Joe Harlan said Chicago is way behind needs and other cities on housing, transportation and more-- how is that pattern going to be broken, and, given how this city operates, what confidence can we have that things will be handled well? And if so, where is the money coming from without the taxpayers being stung. Kimmons responded that they will work with the city departments and agencies, and he has had issues also, and have to develop lots of partnerships. They are committed to outreach.
Another asked who is in charge of the legacy component. And how much aldermanic and community involvement has there really been. Kimmons said they are selecting a legacy leader (some dismay in the audience) and are "taking back" ideas from meetings such as this. Preckwinkle said there needs to be a city Olympics office to interface with 2016 on legacies, transportation, and living wage. She said there has be a legacies director before February.
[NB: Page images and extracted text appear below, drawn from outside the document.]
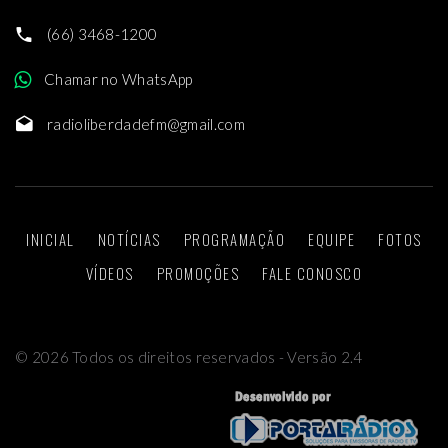
(66) 3468-1200
Chamar no WhatsApp
radioliberdadefm@gmail.com
INICIAL
NOTÍCIAS
PROGRAMAÇÃO
EQUIPE
FOTOS
VÍDEOS
PROMOÇÕES
FALE CONOSCO
©
2026
Todos os direitos reservados - Versão 2.4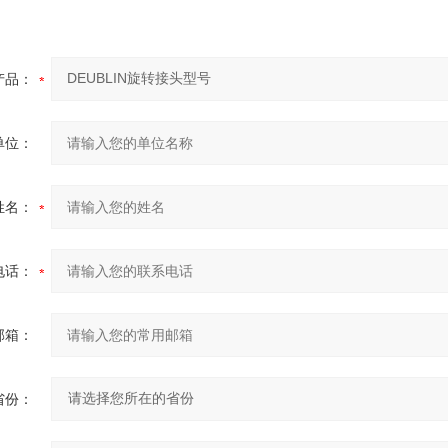
产品：
单位：
姓名：
电话：
邮箱：
省份：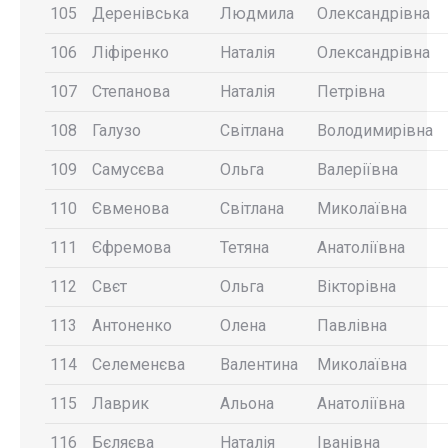
105
Деренівська
Людмила
Олександрівна
106
Ліфіренко
Наталія
Олександрівна
107
Степанова
Наталія
Петрівна
108
Галузо
Світлана
Володимирівна
109
Самусєва
Ольга
Валеріївна
110
Євменова
Світлана
Миколаївна
111
Єфремова
Тетяна
Анатоліївна
112
Свєт
Ольга
Вікторівна
113
Антоненко
Олена
Павлівна
114
Селеменєва
Валентина
Миколаївна
115
Лаврик
Альона
Анатоліївна
116
Бєляєва
Наталія
Іванівна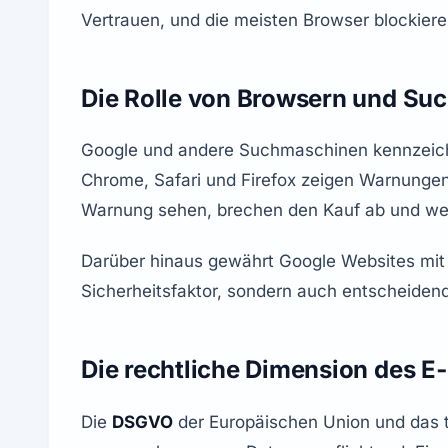
Vertrauen, und die meisten Browser blockieren
Die Rolle von Browsern und S
Google und andere Suchmaschinen kennzeichn
Chrome, Safari und Firefox zeigen Warnungen w
Warnung sehen, brechen den Kauf ab und we
Darüber hinaus gewährt Google Websites mit SS
Sicherheitsfaktor, sondern auch entscheidend
Die rechtliche Dimension des 
Die 
DSGVO
 der Europäischen Union und das t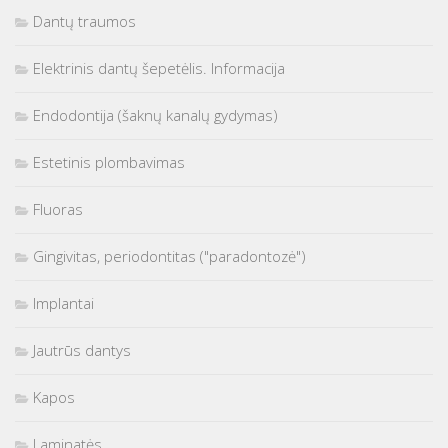
Dantų traumos
Elektrinis dantų šepetėlis. Informacija
Endodontija (šaknų kanalų gydymas)
Estetinis plombavimas
Fluoras
Gingivitas, periodontitas ("paradontozė")
Implantai
Jautrūs dantys
Kapos
Laminatės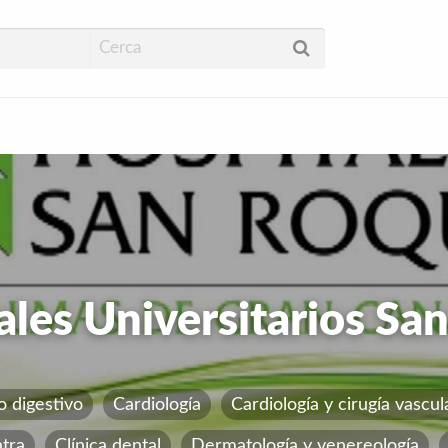
ud
ales Universitarios Sa
o digestivo
Cardiología
Cardiología y cirugía vascul
atra
Clínica dental
Dermatología y venereología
Ellie Hall asked whether the kind of housing (i.e. unit size) needed for the Olympic Village will preclude or make expensive re conversion to kinds of housing needed in the community. MacAloon said that the IOC requires spacious suites and kitchens, and housing that is occupant-ready when the Olympics is over.
An East Hyde Park resident again stressed parking concerns and need to preserve our already existing legacy of open land and good parks-- she feared displacement of teams and recreational use in for example Washington Park for and after the Olympics, and that the residual stadium will be a displacement, and would its use be affordable. (Moderator Wilcoxen again asked that questions focus on the topic, housing).
MacAloon said all facilities will go back to the Park District and not to private use. He said there is a big worldwide drop in recreation adn fitness world wide. He hopes such initiatives as World Sports Chicago will help counteract this. Kimmons said there will be more recreation and fitness in Washington Park after the Olympics. The asker said that lots of facilities are being poured into Lincoln Park but nearby Lincoln High as an example.
Joan Staples said there needs to be more bottom-up planning and that this city wastes too much time "finding things out." She also asked a follow up community meeting on Olympics that would include the University and its plans and involvement including land purchases (some expression of conflict of interests in the University of Chicago.)
Sanderson was asked how can we make the Olympics a best. He noted Olympic and new stadium cities don't do well financially on these deals. Waste and demands from interest groups abound. He was encouraged that the city is committed not to overspend; it can be OK.
Another asked about an Olympic acceleration of displacement through gentrification and bidding up of land values; is there an intent to "bring in the rich?" Preckwinkle said there are checks, and the venues are in land that will go back to parkland or are vacant of people and will siphon off some of the land demand. She doubted there would be any mass displacement but said there needs to be means to help with the cost pressures on people.
Other panelists generally felt there would be little impetus from the Olympics for such bid-up or tear downs-- only a fool will do that for a two-week party--those who tried that in Atlanta lost their shirts. Obama's election, MacAloon and Sanderson said, would be more likely to have an effect than the Olympics.
Alison Hartman reiterated that seniors are already under pressure as to whether they can stay, citing findings of the Older Women's League. Preckwinkle agreed that there is considerable affordable seniors housing on the western edge of the neighborhood but not in Hyde Park.
The meeting was adjourned before noon.